To put that in context, the S&P 500 trades at about twenty two times earnings. Palantir is thus one of the most richly valued large cap stocks in the world. For any rational investor it represents significant downside risk. For a government already weighed down by record deficits it borders on financial recklessness.

The Risk Cascade

If the US government continues down this path, the sequence of risks is straightforward. Overvalued markets always correct. When that correction comes, Washington will book enormous losses directly onto the public balance sheet.

A political leader faced with such an outcome may not accept failure. Instead President Trump could choose to double down by buying even more equity, perhaps in weaker or more speculative firms. It would be the gambler’s fallacy applied to fiscal policy.

As this desperation becomes visible, confidence in US Treasuries may fracture. Investors would start to wonder whether the American government is a sovereign borrower or a speculative hedge fund. The response would be simple. Yields would climb as bondholders demanded higher compensation for risk.

Higher borrowing costs would arrive just as debt levels are exploding. Mortgages, corporate credit and municipal borrowing would all become more expensive. Financial conditions would tighten dramatically and growth would stall. Rising interest costs would in turn swell the deficit, fuelling perceptions of fiscal irresponsibility and intensifying the pressure on both equities and bonds.

This is how a misguided equity gamble could spill over into a sovereign debt crisis made in America.

Argentina, Not Norway

A genuine sovereign wealth fund requires wealth. Norway built its fund on decades of oil revenues. The US by contrast is building what amounts to a sovereign kamikaze fund, financed not by surpluses but by debt and managed not with prudence but with political bravado.

In this sense the US increasingly resembles Argentina under Juan Perón, where populism, intervention and debt blended into a destructive mix.

The real danger is not only that Washington loses taxpayer money on overpriced equities. The greater risk is that such policies undermine trust in US Treasuries, the bedrock of the global financial system.
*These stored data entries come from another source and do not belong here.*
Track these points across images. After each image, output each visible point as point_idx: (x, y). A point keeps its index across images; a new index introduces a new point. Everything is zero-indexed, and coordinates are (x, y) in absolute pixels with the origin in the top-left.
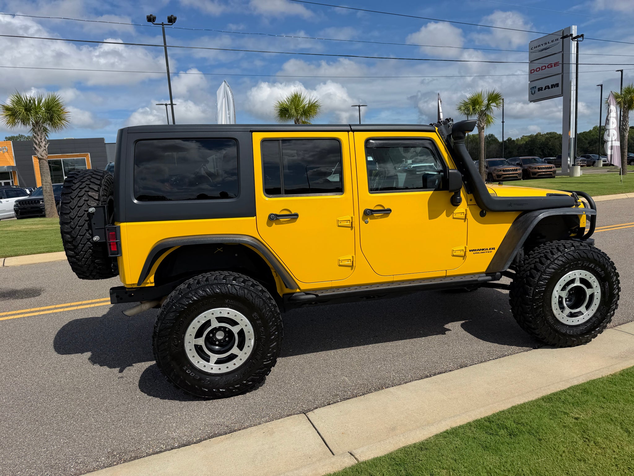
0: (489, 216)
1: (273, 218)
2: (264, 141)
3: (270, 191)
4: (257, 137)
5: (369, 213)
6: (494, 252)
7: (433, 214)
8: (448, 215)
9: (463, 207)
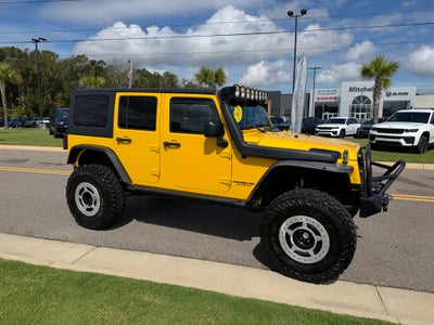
0: (248, 159)
1: (120, 141)
2: (121, 98)
3: (122, 125)
4: (118, 95)
5: (167, 145)
6: (253, 186)
7: (207, 151)
8: (218, 153)
9: (229, 150)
If desperation drives the administration into doubling down on failed bets, America could face spiralling bond yields, collapsing market confidence and a fiscal crisis of its own making.

Red Hat Socialism: Buy High, Borrow Higher

Donald Trump calls it a win for American industry. Trump’s economic advisor (or what ever it is he is doing) Kevin Hassett calls it the first step towards a sovereign wealth fund. I call it Red Hat Socialism.

The United States government has just taken a near ten per cent stake in Intel. Officially it is about safeguarding domestic chip production. In reality it is subsidies converted into equity in a company that continues to lose ground to TSMC and Nvidia. The deal gives Washington no real control but leaves American taxpayers exposed when the share price falls.

And it does not stop there. Only a month ago the Pentagon bought into MP Materials, the United States’ only rare earths miner. The state is now the largest shareholder and has promised a minimum price for output at nearly double the Chinese market rate. In Washington this is described as national security. From abroad it looks like state-sponsored market distortion.

The US stock market is, by most measures, massively overvalued. At the same time, the US federal government is running a massive deficit. These two things cannot coexist for long: buying overvalued US companies financed by government debt issuance.

A sovereign wealth fund works when you invest fiscal surpluses into undervalued assets. Norway is the textbook example. What the United States is building is the polar opposite. Overvalued assets financed by record deficits.

The arithmetic is brutal. When the market reprices lower and it will be taxpayers who will take the hit. At the same time bond investors will wake up to the reality of ever-expanding debt and rising issuance.

I suggest you sell your US Treasury bonds before the double-whammy hits – a massive sell-off in the US stock market combined with skyrocketing US bond yields.